Emotions and the Job Search
Managing your emotions is as key in the job search as it is in negotiations. It is important to become a blank slate!
This is the 6th post in the Negotiator Job Search series.
The rest of the series can be found here.
In Jim Camp’s book, Start with NO…The Negotiating Tools that the Pros Don’t Want You to Know, he writes:
In my system, “blank slate” is a verb. As negotiators, we actively blank slate in order to create a blank slate in our own minds, which then sits ready and waiting to receive any new information, new attitudes, new emotions, or new anything that our adversary wittingly or unwittingly beams our way. It is through blank slating that we learn what’s really going on in this negotiation— what’s really holding things up, what the adversary really needs.
Maintaining a blank slate or keeping your emotions in check is key in the job search.

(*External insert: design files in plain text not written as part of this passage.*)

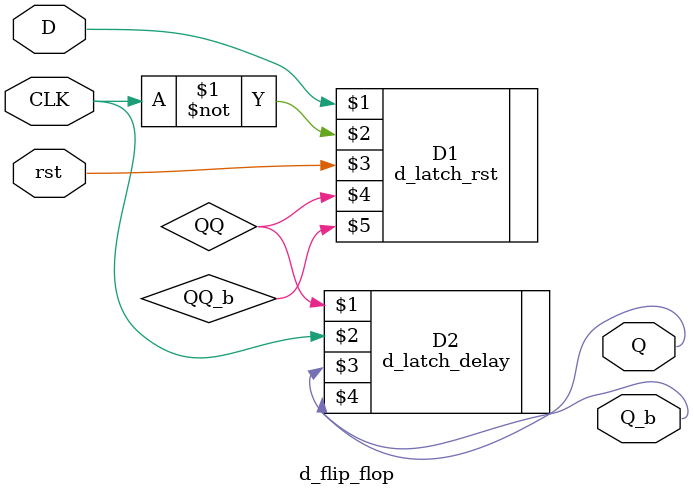
<source format=sv>
`timescale 1ns/1ns

module d_flip_flop(input D, CLK, rst, output Q, Q_b);
	wire QQ, QQ_b;
	d_latch_rst D1(D, ~CLK, rst, QQ, QQ_b);
	d_latch_delay D2(QQ, CLK, Q, Q_b);
endmodule
		

</source>
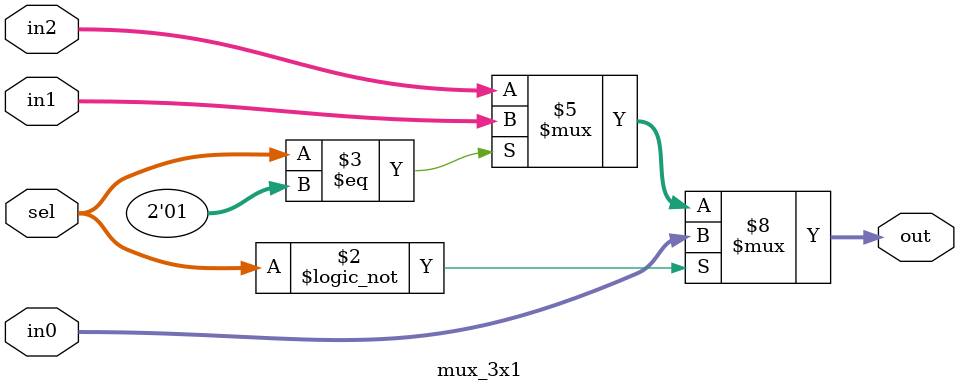
<source format=v>

module mux_3x1(
    input [31:0] in0,in1,in2,
    input [1:0] sel,	       
    output reg [31:0] out
);

   always@(*)begin
      if(sel == 2'b00) out <= in0;
      else if (sel == 2'b01) out <= in1;
      else out <= in2;
   end
endmodule

</source>
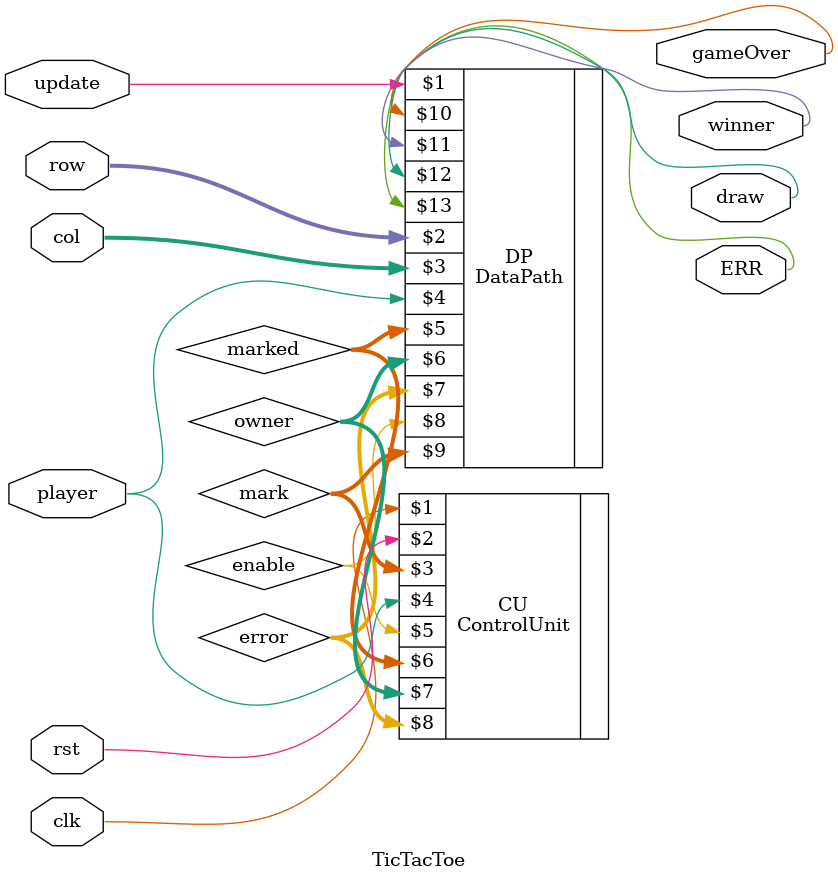
<source format=v>
module TicTacToe(
    input clk, rst, player, update,
    input [1:0] row, col,
    
    output gameOver, winner, draw, ERR
    );
    
    wire [8:0] mark;
    wire enable;
    wire [8:0] marked, owner, error;
    
    DataPath    DP(update, row, col, player, marked, owner, error, enable, mark, gameOver, winner, draw, ERR);
    ControlUnit CU(clk, rst, mark, player, enable, marked, owner, error);
   
endmodule

</source>
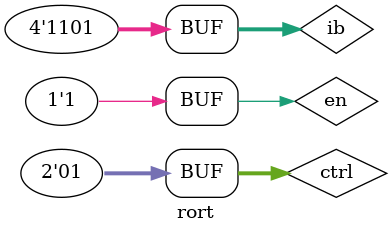
<source format=v>
module rort();
parameter n=4;
reg en; //enable
reg [n-1:0]ib; //input bits
reg [1:0]ctrl; //comtrol bits
wire [n-1:0]out; //output bits
ror uut(en,ctrl,ib,out);
initial begin 
en=1;
ib=4'b1101;
ctrl=2'b01;

//expected output 0111
end
endmodule

</source>
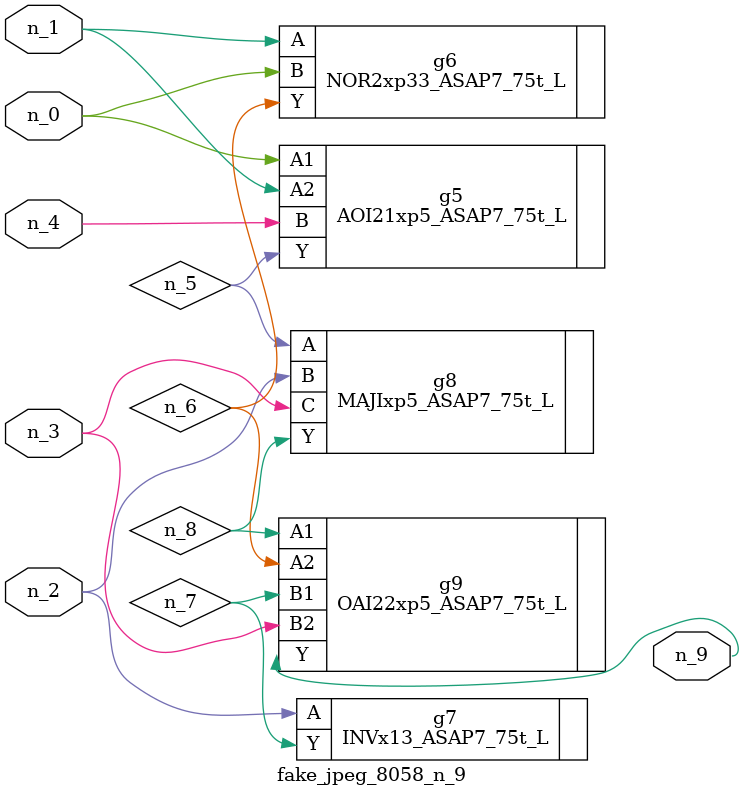
<source format=v>
module fake_jpeg_8058_n_9 (n_3, n_2, n_1, n_0, n_4, n_9);

input n_3;
input n_2;
input n_1;
input n_0;
input n_4;

output n_9;

wire n_8;
wire n_6;
wire n_5;
wire n_7;

AOI21xp5_ASAP7_75t_L g5 ( 
.A1(n_0),
.A2(n_1),
.B(n_4),
.Y(n_5)
);

NOR2xp33_ASAP7_75t_L g6 ( 
.A(n_1),
.B(n_0),
.Y(n_6)
);

INVx13_ASAP7_75t_L g7 ( 
.A(n_2),
.Y(n_7)
);

MAJIxp5_ASAP7_75t_L g8 ( 
.A(n_5),
.B(n_2),
.C(n_3),
.Y(n_8)
);

OAI22xp5_ASAP7_75t_L g9 ( 
.A1(n_8),
.A2(n_6),
.B1(n_7),
.B2(n_3),
.Y(n_9)
);


endmodule
</source>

Managing Positive Emotions
During a recent interview, a client of mine was told, “We needed you in this job yesterday!”
It would have been easy for her to think she basically had this job! She could have let down her guard and not listened with the same level of attention. She could have stopped asking probing questions. Instead, she said thank you and moved on to the next question.
You have to remember to not get caught up in your positive euphoria. You need to stay focused and not let your positive emotions get you to lose sight of the goal. Remember your Mission and Purpose of the job search.
Managing Negative Emotions
Many of you have encountered a situation wherein the recruiter calls you and starts to discuss money very early on. They throw out a low ball number, and you think:
Oh crap! I can’t work for that amount of money. What the heck should I do now?
It would be easy to lose your excitement for the position.
In late 2007, I was called by a recruiter from a sexy startup. They had a newly created training position, and wanted to know if I was interested. We got into a discussion of compensation, and I asked her what she had budgeted for the position. She gave me a really low number.
At this point, I could have easily said I was not interested. Instead, I responded that they will not get anyone with any real experience at that price. They really needed someone with a fair amount of experience for this position. She asked me about my current salary.
My current salary was not relevant because I was working for a non-profit.
I gave her an approximate number of what I made when I left high tech sector four years earlier (which was double what she had budgeted!).
She asked me if I was still interested.
I told her we should keep talking.
I could have easily become negative, and it would have come out in our conversation. Instead, I maintained a blank slate. They eventually made me an offer that was close to my previous compensation.